# Neon PostgreSQL Database Guide

This notebook demonstrates the basics of working with a PostgreSQL database:

1. **Connect** to a Neon PostgreSQL database
2. **Create** a table using SQL
3. **Insert** data using SQL
4. **Query** data and display results
5. **Visualize** the data with charts

Perfect for bootcamp students learning SQL and Python!


## 1. Install Required Dependencies

We'll need a few Python packages to work with our database:


In [1]:
%pip install sqlalchemy pandas python-dotenv psycopg2

Note: you may need to restart the kernel to use updated packages.


## 2. Import Libraries

Let's import the libraries we'll need for our database work:


In [2]:
import pandas as pd
from sqlalchemy import create_engine, text
import os
from dotenv import load_dotenv

# Load environment variables (for our database credentials)
load_dotenv()

# Get database connection string from environment variable
# Replace with your actual Neon connection string
DATABASE_URL = os.getenv('DATABASE_URL')
DATABASE_URL

'postgresql://neondb_owner:npg_q4HZI0FWdVub@ep-young-frost-a2s979f9-pooler.eu-central-1.aws.neon.tech/neondb?sslmode=require&options=endpoint%3Dep-young-frost-a2s979f9-pooler'

## 3. Connect to the Database

SQLAlchemy helps us connect to our PostgreSQL database. Think of it as a bridge between Python and our database.


In [3]:
# Create a connection to our database
engine = create_engine(DATABASE_URL)

ENTRIES PROVIDED:
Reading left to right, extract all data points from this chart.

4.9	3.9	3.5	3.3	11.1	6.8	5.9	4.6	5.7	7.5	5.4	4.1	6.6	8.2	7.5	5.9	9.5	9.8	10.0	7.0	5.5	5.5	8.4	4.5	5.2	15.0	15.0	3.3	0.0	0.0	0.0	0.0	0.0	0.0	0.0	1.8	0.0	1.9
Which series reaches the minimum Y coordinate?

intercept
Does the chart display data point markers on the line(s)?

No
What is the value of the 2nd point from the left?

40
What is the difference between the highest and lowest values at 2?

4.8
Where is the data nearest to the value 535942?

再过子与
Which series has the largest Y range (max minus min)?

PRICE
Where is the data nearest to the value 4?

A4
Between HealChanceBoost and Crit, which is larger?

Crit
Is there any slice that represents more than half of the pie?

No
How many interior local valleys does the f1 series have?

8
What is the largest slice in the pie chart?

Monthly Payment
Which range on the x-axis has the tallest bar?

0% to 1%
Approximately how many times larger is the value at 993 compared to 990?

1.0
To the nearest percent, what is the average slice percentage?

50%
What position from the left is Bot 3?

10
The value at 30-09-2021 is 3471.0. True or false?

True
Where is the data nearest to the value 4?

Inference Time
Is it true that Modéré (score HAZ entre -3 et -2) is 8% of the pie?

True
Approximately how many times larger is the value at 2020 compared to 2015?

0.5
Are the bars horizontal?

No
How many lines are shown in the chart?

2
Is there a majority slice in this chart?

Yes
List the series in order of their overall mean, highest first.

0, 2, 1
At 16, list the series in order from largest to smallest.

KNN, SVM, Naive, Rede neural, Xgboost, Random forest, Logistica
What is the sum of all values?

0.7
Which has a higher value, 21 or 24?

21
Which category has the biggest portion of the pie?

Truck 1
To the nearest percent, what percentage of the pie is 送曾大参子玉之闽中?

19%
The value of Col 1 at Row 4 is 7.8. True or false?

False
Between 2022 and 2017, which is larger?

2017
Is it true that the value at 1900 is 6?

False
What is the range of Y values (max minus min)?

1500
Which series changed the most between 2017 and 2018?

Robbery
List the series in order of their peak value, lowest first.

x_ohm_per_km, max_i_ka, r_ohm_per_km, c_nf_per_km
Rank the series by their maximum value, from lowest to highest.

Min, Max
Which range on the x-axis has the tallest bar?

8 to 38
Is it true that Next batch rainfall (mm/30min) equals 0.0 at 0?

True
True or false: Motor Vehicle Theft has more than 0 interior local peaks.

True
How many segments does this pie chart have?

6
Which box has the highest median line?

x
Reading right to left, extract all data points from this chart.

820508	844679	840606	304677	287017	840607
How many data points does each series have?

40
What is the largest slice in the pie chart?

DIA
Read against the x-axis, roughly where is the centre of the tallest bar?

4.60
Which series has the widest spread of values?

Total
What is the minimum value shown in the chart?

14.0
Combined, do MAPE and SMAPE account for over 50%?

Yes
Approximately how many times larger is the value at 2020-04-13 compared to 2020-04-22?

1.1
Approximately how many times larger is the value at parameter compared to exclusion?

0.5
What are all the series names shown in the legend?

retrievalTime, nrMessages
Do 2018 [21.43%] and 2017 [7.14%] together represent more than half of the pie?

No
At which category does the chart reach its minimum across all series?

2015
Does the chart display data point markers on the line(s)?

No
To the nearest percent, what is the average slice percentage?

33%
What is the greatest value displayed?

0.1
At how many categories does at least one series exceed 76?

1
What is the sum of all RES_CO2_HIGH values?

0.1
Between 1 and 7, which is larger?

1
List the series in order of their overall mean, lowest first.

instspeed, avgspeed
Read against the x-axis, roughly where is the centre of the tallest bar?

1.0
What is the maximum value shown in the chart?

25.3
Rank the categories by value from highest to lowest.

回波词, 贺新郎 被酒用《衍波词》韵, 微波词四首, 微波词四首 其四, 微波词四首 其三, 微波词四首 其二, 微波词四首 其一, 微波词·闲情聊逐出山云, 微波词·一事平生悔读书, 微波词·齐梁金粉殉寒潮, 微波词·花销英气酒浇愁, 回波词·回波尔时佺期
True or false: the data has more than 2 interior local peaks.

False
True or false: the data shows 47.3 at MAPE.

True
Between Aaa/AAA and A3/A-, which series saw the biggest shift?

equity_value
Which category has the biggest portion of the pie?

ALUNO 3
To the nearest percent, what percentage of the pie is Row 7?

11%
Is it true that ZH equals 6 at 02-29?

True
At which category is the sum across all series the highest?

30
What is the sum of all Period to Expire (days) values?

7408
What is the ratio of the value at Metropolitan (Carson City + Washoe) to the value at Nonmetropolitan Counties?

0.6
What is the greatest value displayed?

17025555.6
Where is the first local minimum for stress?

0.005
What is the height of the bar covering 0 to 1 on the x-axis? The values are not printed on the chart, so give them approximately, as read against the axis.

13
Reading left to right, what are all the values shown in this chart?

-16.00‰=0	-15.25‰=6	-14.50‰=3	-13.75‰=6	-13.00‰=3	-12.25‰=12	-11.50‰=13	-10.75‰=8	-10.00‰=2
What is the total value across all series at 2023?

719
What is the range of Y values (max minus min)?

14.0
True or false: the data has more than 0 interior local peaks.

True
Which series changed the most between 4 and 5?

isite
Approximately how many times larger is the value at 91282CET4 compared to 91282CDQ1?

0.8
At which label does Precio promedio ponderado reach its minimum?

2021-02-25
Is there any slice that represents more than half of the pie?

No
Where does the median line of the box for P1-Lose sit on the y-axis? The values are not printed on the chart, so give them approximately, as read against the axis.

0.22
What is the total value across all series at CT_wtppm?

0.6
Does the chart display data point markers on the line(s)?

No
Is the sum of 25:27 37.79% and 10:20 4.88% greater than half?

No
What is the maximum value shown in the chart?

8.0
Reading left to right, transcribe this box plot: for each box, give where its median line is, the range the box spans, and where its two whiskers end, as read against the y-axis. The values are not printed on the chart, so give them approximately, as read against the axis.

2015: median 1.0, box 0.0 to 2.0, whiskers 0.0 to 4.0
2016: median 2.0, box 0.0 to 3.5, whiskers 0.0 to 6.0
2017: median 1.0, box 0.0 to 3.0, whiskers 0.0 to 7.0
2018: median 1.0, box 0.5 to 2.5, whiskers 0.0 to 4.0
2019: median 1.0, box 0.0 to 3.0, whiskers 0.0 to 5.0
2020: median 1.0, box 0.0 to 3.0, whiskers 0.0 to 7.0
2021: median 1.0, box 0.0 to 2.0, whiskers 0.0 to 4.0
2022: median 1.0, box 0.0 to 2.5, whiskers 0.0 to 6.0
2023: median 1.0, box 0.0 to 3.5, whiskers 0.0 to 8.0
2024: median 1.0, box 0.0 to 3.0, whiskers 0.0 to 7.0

WORK ORDER: Copy the Neon PostgreSQL guide starting with "## 2. Import" and going on through "load_dotenv()", switching "credentials" to "secrets". The records are separate from the Neon PostgreSQL guide.

EXPECTED ANSWER:
## 2. Import Libraries

Let's import the libraries we'll need for our database work:


In [2]:
import pandas as pd
from sqlalchemy import create_engine, text
import os
from dotenv import load_dotenv

# Load environment variables (for our database secrets)
load_dotenv()